[Collection entries]
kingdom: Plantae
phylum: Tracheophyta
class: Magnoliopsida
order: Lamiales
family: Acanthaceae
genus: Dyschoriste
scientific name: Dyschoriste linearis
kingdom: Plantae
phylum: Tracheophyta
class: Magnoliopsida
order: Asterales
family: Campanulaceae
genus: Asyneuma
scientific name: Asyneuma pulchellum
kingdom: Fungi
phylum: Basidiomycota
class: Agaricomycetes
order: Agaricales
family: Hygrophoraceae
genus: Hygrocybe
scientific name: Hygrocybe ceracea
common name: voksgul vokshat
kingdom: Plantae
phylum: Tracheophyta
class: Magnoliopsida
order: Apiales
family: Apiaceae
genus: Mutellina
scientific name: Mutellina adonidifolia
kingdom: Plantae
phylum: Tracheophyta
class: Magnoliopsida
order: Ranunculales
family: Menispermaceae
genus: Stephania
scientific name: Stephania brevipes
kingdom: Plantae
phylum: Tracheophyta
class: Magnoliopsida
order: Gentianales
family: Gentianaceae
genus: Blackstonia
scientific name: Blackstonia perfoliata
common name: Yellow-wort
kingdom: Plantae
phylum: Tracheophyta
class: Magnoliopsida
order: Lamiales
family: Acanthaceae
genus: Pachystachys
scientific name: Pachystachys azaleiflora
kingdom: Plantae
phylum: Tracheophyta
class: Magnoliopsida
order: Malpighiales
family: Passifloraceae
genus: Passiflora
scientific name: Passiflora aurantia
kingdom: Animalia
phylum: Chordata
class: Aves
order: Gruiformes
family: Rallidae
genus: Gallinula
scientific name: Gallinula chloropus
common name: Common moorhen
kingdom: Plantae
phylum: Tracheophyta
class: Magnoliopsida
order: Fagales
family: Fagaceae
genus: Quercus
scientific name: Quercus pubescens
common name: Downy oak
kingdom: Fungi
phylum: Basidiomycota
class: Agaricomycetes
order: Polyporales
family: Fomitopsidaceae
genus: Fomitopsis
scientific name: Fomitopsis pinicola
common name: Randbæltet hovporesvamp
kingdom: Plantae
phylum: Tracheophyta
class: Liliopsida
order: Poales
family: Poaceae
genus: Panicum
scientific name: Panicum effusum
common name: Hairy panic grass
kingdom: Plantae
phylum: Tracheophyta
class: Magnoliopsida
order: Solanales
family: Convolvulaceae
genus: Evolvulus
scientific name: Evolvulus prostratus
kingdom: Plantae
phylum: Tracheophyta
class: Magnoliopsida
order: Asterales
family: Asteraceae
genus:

TASK INSTRUCTIONS: Convert the lines above into a numbered list, starting at the line containing "family: Convolvulaceae" and continuing through the last line, inclusive. Omit any blank lines.

OUTPUT:
1. family: Convolvulaceae
2. genus: Evolvulus
3. scientific name: Evolvulus prostratus
4. kingdom: Plantae
5. phylum: Tracheophyta
6. class: Magnoliopsida
7. order: Asterales
8. family: Asteraceae
9. genus:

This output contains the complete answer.